La pax raggiunta nella famiglia Mancuso

Emanuele Mancuso ha quindi spiegato che ben prima che la Dda di Catanzaro chiedesse ed ottenesse dal gip l’emissione di un’ordinanza di custodia cautelare in carcere nei confronti di Pantaleone Mancuso (“l’Ingegnere”) e del figlio Giuseppe per il tentato omicidio di Giovanni Rizzo e della madre Romana Mancuso, in famiglia si era raggiunta la pace.
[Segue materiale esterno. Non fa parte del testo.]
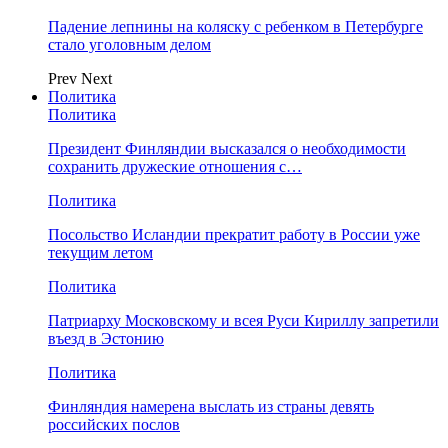
Падение лепнины на коляску с ребенком в Петербурге
стало уголовным делом
Prev
Next
Политика
Политика
Президент Финляндии высказался о необходимости
сохранить дружеские отношения с…
Политика
Посольство Исландии прекратит работу в России уже
текущим летом
Политика
Патриарху Московскому и всея Руси Кириллу запретили
въезд в Эстонию
Политика
Финляндия намерена выслать из страны девять
российских послов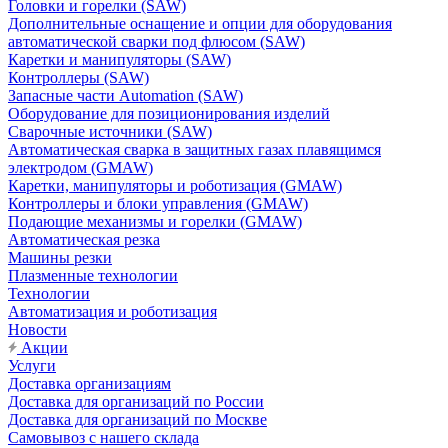
Головки и горелки (SAW)
Дополнительные оснащение и опции для оборудования
автоматической сварки под флюсом (SAW)
Каретки и манипуляторы (SAW)
Контроллеры (SAW)
Запасные части Automation (SAW)
Оборудование для позиционирования изделий
Сварочные источники (SAW)
Автоматическая сварка в защитных газах плавящимся
электродом (GMAW)
Каретки, манипуляторы и роботизация (GMAW)
Контроллеры и блоки управления (GMAW)
Подающие механизмы и горелки (GMAW)
Автоматическая резка
Машины резки
Плазменные технологии
Технологии
Автоматизация и роботизация
Новости
Акции
Услуги
Доставка организациям
Доставка для организаций по России
Доставка для организаций по Москве
Самовывоз с нашего склада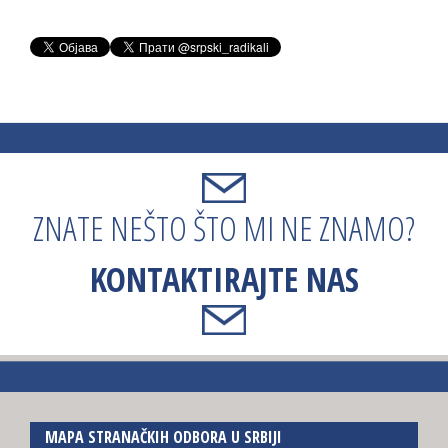
ZNATE NEŠTO ŠTO MI NE ZNAMO?
KONTAKTIRAJTE NAS
MAPA STRANAČKIH ODBORA U SRBIJI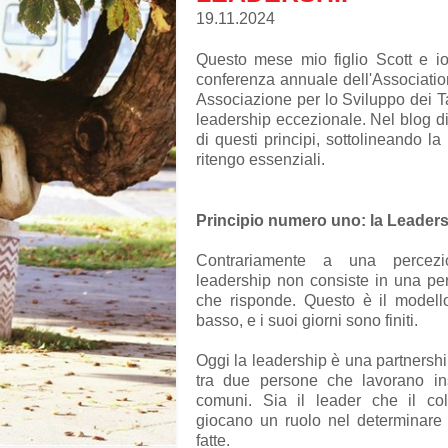
19.11.2024
Questo mese mio figlio Scott e i
conferenza annuale dell'Associati
Associazione per lo Sviluppo dei Tal
leadership eccezionale. Nel blog di
di questi principi, sottolineando la 
ritengo essenziali.
Principio numero uno: la Leaders
Contrariamente a una percezi
leadership non consiste in una pe
che risponde. Questo è il modello 
basso, e i suoi giorni sono finiti.
Oggi la leadership è una partnershi
tra due persone che lavorano ins
comuni. Sia il leader che il coll
giocano un ruolo nel determinare
fatte.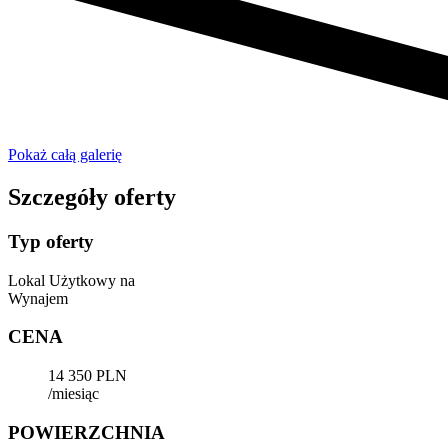
Pokaż całą galerię
Szczegóły oferty
Typ oferty
Lokal Użytkowy na
Wynajem
CENA
14 350 PLN
/miesiąc
POWIERZCHNIA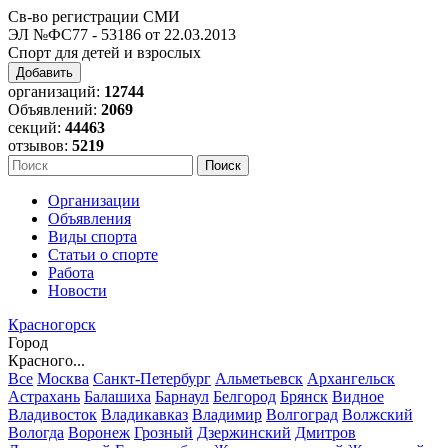
Св-во регистрации СМИ
ЭЛ №ФС77 - 53186 от 22.03.2013
Спорт для детей и взрослых
Добавить
организаций:
12744
Объявлений:
2069
секций:
44463
отзывов:
5219
Организации
Объявления
Виды спорта
Статьи о спорте
Работа
Новости
Красногорск
Город
Красного...
Все
Москва
Санкт-Петербург
Альметьевск
Архангельск
Астрахань
Балашиха
Барнаул
Белгород
Брянск
Видное
Владивосток
Владикавказ
Владимир
Волгоград
Волжский
Вологда
Воронеж
Грозный
Дзержинский
Дмитров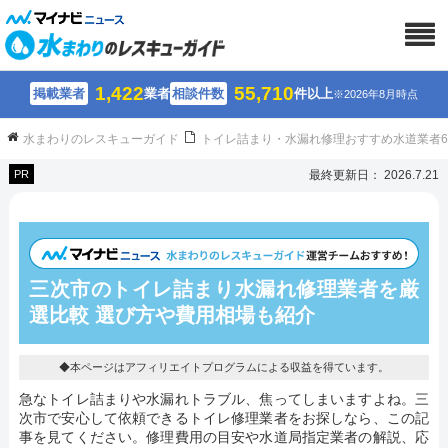
1,422
55,710
掲載業者
業者
相談件数
件以上
※2026年8月時点
水まわりのレスキューガイド
トイレ詰まり・水漏れ修理おすすめ水道業者
PR
最終更新日： 2026.7.21
三次市のトイレ詰まり水漏れ修理業者を厳
選比較 選び方や費用相場も紹介
◆本ページはアフィリエイトプログラムによる収益を得ています。
急なトイレ詰まりや水漏れトラブル、焦ってしまいますよね。三
次市で安心して依頼できるトイレ修理業者をお探しなら、この記
事を見てください。修理費用の目安や水道局指定業者の解説、応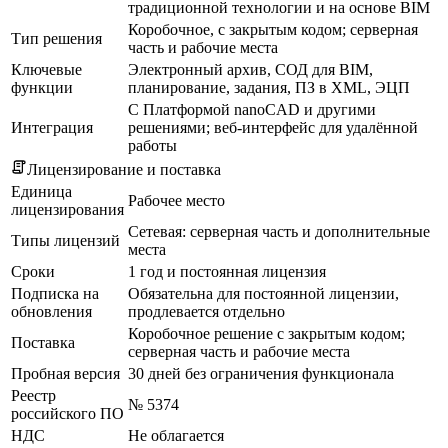
традиционной технологии и на основе BIM
Коробочное, с закрытым кодом; серверная
Тип решения
часть и рабочие места
Ключевые
Электронный архив, СОД для BIM,
функции
планирование, задания, ПЗ в XML, ЭЦП
С Платформой nanoCAD и другими
Интеграция
решениями; веб-интерфейс для удалённой
работы
Лицензирование и поставка
Единица
Рабочее место
лицензирования
Сетевая: серверная часть и дополнительные
Типы лицензий
места
Сроки
1 год и постоянная лицензия
Подписка на
Обязательна для постоянной лицензии,
обновления
продлевается отдельно
Коробочное решение с закрытым кодом;
Поставка
серверная часть и рабочие места
Пробная версия
30 дней без ограничения функционала
Реестр
№ 5374
российского ПО
НДС
Не облагается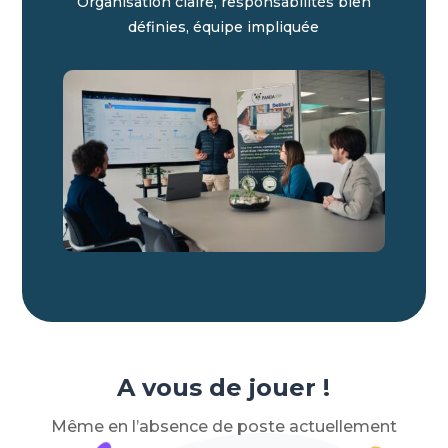
Organisation claire, responsabilités bien
définies, équipe impliquée
A vous de jouer !
Même en l’absence de poste actuellement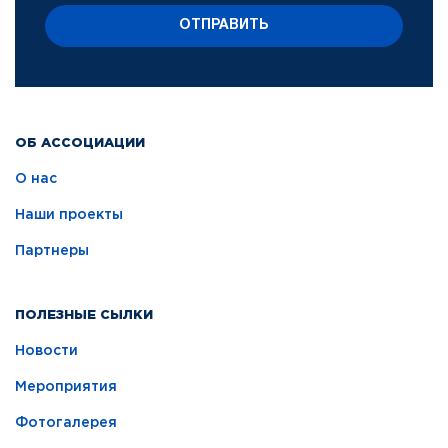
ОТПРАВИТЬ
ОБ АССОЦИАЦИИ
О нас
Наши проекты
Партнеры
ПОЛЕЗНЫЕ СЫЛКИ
Новости
Мероприятия
Фотогалерея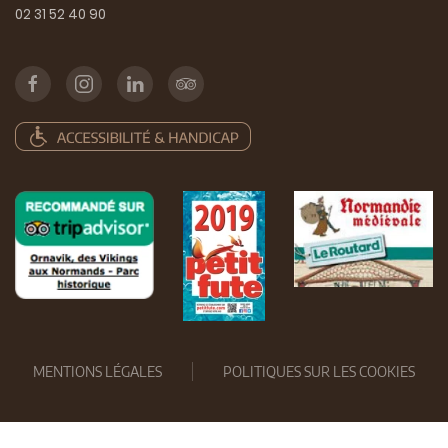
02 31 52 40 90
MENTIONS LÉGALES
POLITIQUES SUR LES COOKIES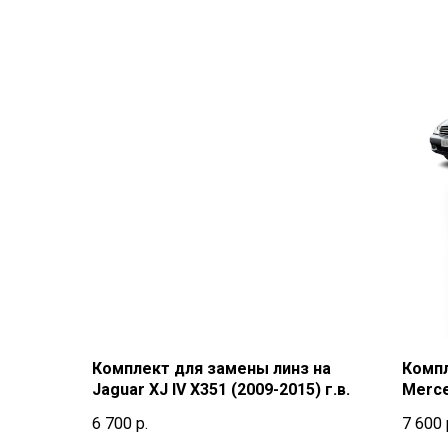
Комплект для замены линз на
Компл
Jaguar XJ IV X351 (2009-2015) г.в.
Merce
(2004-
6 700
р.
7 600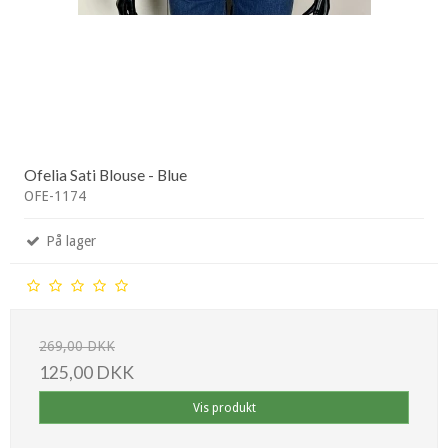
Ofelia Sati Blouse - Blue
OFE-1174
På lager
269,00 DKK
125,00 DKK
Vis produkt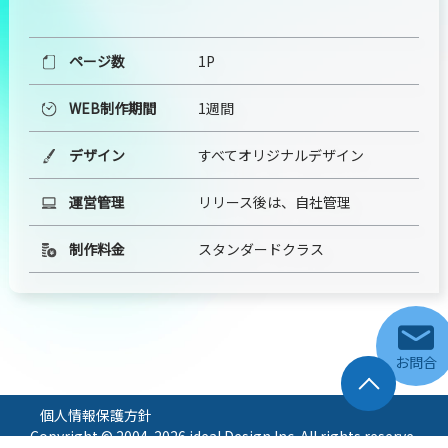
ページ数
1P
WEB制作期間
1週間
デザイン
すべてオリジナルデザイン
運営管理
リリース後は、自社管理
制作料金
スタンダードクラス
お問合
個人情報保護方針
Copyright © 2004-2026 ideal Design Inc. All rights reserve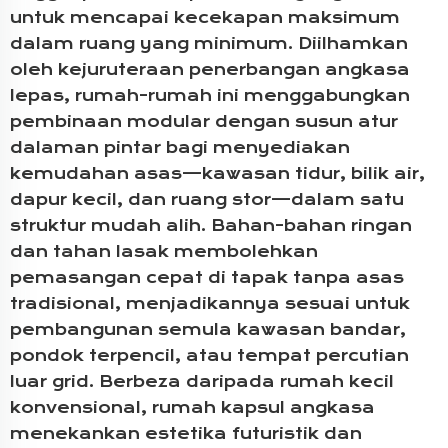
untuk mencapai kecekapan maksimum
dalam ruang yang minimum. Diilhamkan
oleh kejuruteraan penerbangan angkasa
lepas, rumah-rumah ini menggabungkan
pembinaan modular dengan susun atur
dalaman pintar bagi menyediakan
kemudahan asas—kawasan tidur, bilik air,
dapur kecil, dan ruang stor—dalam satu
struktur mudah alih. Bahan-bahan ringan
dan tahan lasak membolehkan
pemasangan cepat di tapak tanpa asas
tradisional, menjadikannya sesuai untuk
pembangunan semula kawasan bandar,
pondok terpencil, atau tempat percutian
luar grid. Berbeza daripada rumah kecil
konvensional, rumah kapsul angkasa
menekankan estetika futuristik dan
A parte che fin da subito i Rizzo – ha ricordato il collaboratore – si adoperarono con Giuseppe Raguseo per ripulire la zona della sparatoria eliminando i bossoli da terra al fine di nascondere le prove di quanto avvenuto, ancor prima del processo la situazione era già stata risolta e io ed i miei familiari cercammo il modo per screditare le dichiarazioni di Ewelina Pytlarz, amante tra l’altro di Roberto Cuturello, quest’ultimo sposato con la sorella dei Rizzo e poi emigrato al Nord, perché i Rizzo appresa la notizia della relazione extraconiugale e le parole che aveva riferito lo hanno cacciato”. Ewelina Pytlarz – divenuta testimone di giustizia e fra le prime a fare dichiarazioni sul ferimento di Romana Mancuso e Giovanni Rizzo – era la moglie di Domenico Mancuso, quest’ultimo fratello dei più noti Pantaleone Mancuso, alias “Scarpuni”, e Pino Mancuso, detto “Pino Bandera”.